** EXERCISE **
Report every line in the listing below where the string "puede" shows up.
● ● ● ● ● ● ●
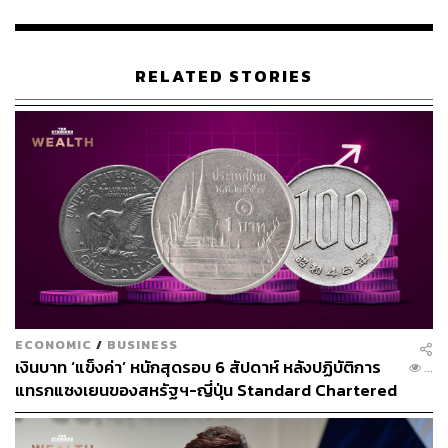
การใช้ประเทศจีนเป็นศัตรูร่วม ทรัมป์เน้นย้ำมาโดยตลอดว่า
รัฐบาลจีนใช้นโยบายการแข่งขันทางการค้าที่ไม่เป็นธรรม มี
การทุ่มตลาด มีการบิดเบือนค่าเงิน ละเมิดสิทธิมนุษยชน และ
RELATED STORIES
ละเมิดทรัพย์สินทางปัญญา จนทำให้สินค้าจากจีนมีราคาถูก
มาก ทำให้สินค้าจากสหรัฐอเมริกาสูญเสียความสามารถใน
การแข่งขันในตลาดโลก และเมื่อเขาชนะการเลือกตั้งได้เป็น
ประธานาธิบดี ทรัมป์ก็ได้ประกาศสงครามการค้ากับรัฐบาล
จีนเพื่อปกป้องอุตสาหกรรมภายในประเทศ ซึ่งก็ทำให้เขาได้
รับความนิยมอย่างมากในหมู่แรงงานผิวขาว
การมาถึงของ ‘Chinese Virus’
กระแสเกลียดชังชาวอเมริกันเชื้อสายจีน (และชาวเอเชียโดย
รวม) ยิ่งทวีความรุนแรงมากขึ้น ภายหลังการระบาดของโรค
โควิด-19 ที่มีต้นกำเนิดมาจากเมืองอู่ฮั่นของจีน โดยเฉพาะ
ECONOMIC
/
BUSINESS
เมื่อประธานาธิบดีของสหรัฐอเมริกาในขณะนั้นอย่างทรัมป์
เงินบาท ‘แข็งค่า’ หนักสุดรอบ 6 สัปดาห์ หลังปฏิบัติการ
...
พยายามใช้รัฐบาลจีนเป็นแพะรับบาปต่อการระบาดของโรค
แทรกแซงเยนของสหรัฐฯ-ญี่ปุ่น Standard Chartered
โควิด-19 ในประเทศ (ทั้งที่ความเป็นจริงแล้ว ปัญหาเกิดจาก
เปิดเป้าสิ้นปีนี้จ่อแข็งต่อแตะ 32.50 บาทต่อดอลลาร์
ความล้มเหลวในการจัดการการระบาดตั้งแต่จำนวนเคสใน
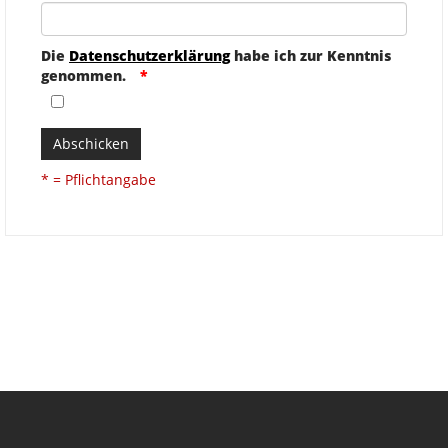
Die
Datenschutzerklärung
habe ich zur Kenntnis
genommen.
Abschicken
* = Pflichtangabe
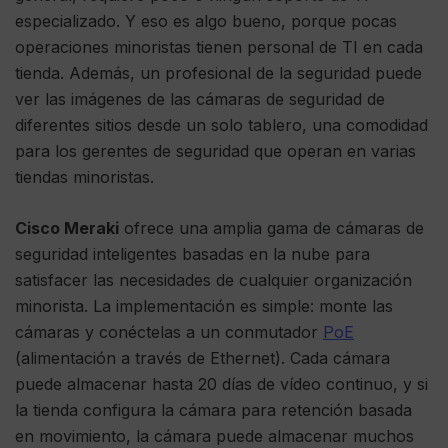
especializado. Y eso es algo bueno, porque pocas
operaciones minoristas tienen personal de TI en cada
tienda. Además, un profesional de la seguridad puede
ver las imágenes de las cámaras de seguridad de
diferentes sitios desde un solo tablero, una comodidad
para los gerentes de seguridad que operan en varias
tiendas minoristas.
Cisco Meraki
ofrece una amplia gama de cámaras de
seguridad inteligentes basadas en la nube para
satisfacer las necesidades de cualquier organización
minorista. La implementación es simple: monte las
cámaras y conéctelas a un conmutador
PoE
(alimentación a través de Ethernet). Cada cámara
puede almacenar hasta 20 días de vídeo continuo, y si
la tienda configura la cámara para retención basada
en movimiento, la cámara puede almacenar muchos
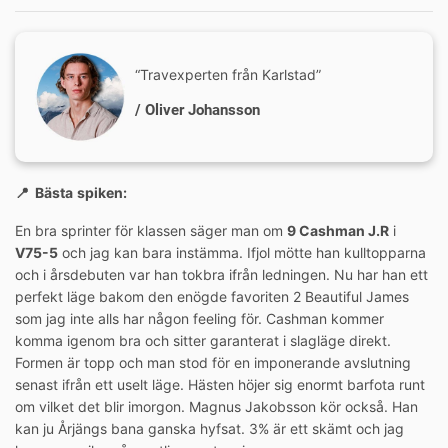
“Travexperten från Karlstad”
/ Oliver Johansson
📍 Bästa
spiken:
En bra sprinter för klassen säger man om
9 Cashman J.R
i
V75-5
och jag kan bara instämma. Ifjol mötte han kulltopparna
och i årsdebuten var han tokbra ifrån ledningen. Nu har han ett
perfekt läge bakom den enögde favoriten 2 Beautiful James
som jag inte alls har någon feeling för. Cashman kommer
komma igenom bra och sitter garanterat i slagläge direkt.
Formen är topp och man stod för en imponerande avslutning
senast ifrån ett uselt läge. Hästen höjer sig enormt barfota runt
om vilket det blir imorgon. Magnus Jakobsson kör också. Han
kan ju Årjängs bana ganska hyfsat. 3% är ett skämt och jag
● ● ● ● ● ● ●
** REPLY **
tienda. Además, un profesional de la seguridad puede
puede almacenar hasta 20 días de vídeo continuo, y si
en movimiento, la cámara puede almacenar muchos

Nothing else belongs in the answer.